▸ **What is being asked**: Go through the records and tally the lines that include the word "format". The answer is that total alone.

----------

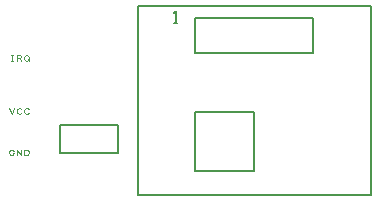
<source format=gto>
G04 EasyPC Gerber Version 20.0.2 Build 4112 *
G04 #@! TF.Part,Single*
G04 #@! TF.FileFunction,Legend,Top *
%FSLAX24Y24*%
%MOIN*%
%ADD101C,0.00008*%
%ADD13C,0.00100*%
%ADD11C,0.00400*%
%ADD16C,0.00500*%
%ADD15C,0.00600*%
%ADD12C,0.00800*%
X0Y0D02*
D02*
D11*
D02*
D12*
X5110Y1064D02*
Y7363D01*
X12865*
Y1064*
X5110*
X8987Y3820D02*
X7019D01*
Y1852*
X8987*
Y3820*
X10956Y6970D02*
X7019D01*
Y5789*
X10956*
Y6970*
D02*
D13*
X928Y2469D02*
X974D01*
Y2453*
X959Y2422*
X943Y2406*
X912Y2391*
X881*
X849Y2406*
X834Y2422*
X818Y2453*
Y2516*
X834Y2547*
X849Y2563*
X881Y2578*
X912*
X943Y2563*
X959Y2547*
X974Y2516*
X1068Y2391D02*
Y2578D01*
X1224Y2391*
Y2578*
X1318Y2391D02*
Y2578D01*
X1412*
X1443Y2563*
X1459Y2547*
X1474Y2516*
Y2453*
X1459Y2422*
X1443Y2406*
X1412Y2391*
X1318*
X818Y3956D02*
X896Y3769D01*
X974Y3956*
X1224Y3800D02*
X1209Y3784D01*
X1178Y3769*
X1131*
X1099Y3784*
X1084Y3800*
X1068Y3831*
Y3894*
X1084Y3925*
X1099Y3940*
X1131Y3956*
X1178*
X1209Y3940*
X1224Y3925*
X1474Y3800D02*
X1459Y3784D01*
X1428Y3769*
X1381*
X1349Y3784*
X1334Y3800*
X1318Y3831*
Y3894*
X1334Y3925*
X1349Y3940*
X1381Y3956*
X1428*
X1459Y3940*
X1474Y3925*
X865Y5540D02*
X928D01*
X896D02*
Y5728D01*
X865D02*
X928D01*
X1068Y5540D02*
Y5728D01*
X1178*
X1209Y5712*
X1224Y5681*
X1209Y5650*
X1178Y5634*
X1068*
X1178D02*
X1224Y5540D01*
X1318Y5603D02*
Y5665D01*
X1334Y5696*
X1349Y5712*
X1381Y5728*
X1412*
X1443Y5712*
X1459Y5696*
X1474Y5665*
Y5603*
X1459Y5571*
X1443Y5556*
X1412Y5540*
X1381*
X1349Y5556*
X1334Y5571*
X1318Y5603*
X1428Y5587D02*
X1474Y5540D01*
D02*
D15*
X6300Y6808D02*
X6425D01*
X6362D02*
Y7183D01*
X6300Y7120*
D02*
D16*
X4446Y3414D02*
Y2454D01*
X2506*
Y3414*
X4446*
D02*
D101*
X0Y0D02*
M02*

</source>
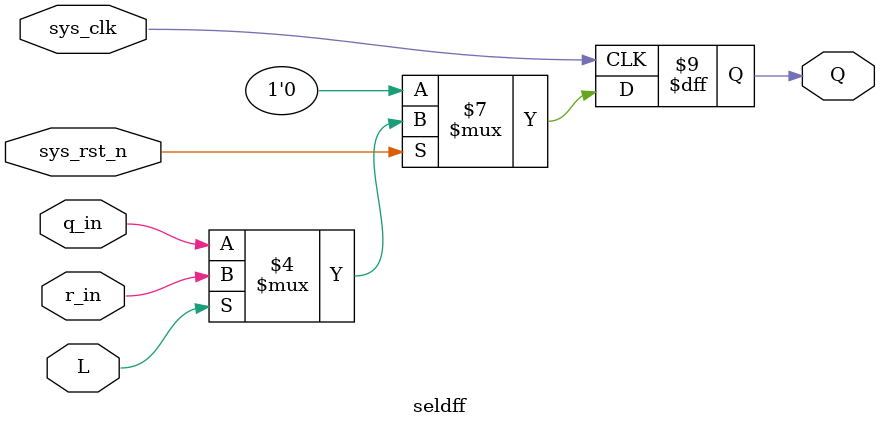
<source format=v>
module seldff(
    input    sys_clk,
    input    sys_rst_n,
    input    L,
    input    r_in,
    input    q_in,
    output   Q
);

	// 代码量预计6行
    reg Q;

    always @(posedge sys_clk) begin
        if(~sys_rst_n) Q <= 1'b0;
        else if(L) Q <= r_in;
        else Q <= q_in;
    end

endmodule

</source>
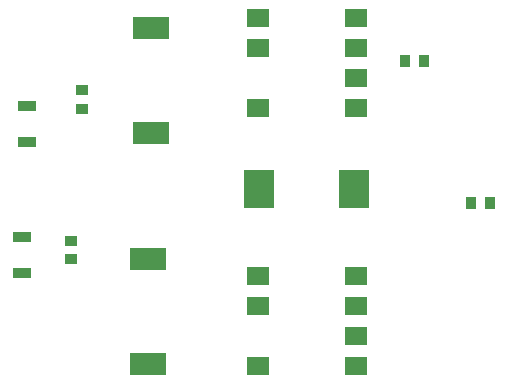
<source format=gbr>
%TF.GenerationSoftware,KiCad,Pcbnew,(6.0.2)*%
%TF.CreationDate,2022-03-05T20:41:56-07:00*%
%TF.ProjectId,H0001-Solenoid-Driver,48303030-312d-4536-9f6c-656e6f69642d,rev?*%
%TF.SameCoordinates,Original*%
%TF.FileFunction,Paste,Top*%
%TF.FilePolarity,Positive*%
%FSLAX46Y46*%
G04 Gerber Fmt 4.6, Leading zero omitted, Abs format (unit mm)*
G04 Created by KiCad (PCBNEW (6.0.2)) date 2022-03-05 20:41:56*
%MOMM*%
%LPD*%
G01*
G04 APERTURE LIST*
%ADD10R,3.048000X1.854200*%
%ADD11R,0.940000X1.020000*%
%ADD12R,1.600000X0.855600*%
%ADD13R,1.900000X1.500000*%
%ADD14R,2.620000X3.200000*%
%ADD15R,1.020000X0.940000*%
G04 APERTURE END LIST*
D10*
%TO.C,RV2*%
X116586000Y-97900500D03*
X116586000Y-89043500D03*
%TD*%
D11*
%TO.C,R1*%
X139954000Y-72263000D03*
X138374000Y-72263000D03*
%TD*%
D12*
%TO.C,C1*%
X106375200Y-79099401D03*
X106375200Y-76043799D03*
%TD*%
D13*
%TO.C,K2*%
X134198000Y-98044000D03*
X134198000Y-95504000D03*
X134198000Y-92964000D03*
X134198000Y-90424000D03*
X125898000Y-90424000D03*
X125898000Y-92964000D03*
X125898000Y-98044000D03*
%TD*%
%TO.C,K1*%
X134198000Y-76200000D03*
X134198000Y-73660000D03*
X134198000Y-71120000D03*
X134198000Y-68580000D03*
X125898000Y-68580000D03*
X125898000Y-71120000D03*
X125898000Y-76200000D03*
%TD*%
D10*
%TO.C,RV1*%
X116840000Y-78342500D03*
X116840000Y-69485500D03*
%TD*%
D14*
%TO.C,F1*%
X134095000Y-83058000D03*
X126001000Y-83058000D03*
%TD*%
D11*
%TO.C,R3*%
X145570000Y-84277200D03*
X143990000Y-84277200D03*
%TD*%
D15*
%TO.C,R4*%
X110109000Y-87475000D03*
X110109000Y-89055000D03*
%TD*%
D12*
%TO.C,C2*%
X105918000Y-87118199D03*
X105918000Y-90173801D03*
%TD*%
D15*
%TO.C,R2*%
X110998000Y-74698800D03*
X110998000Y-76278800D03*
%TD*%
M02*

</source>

----------

▸ **Answer**: 4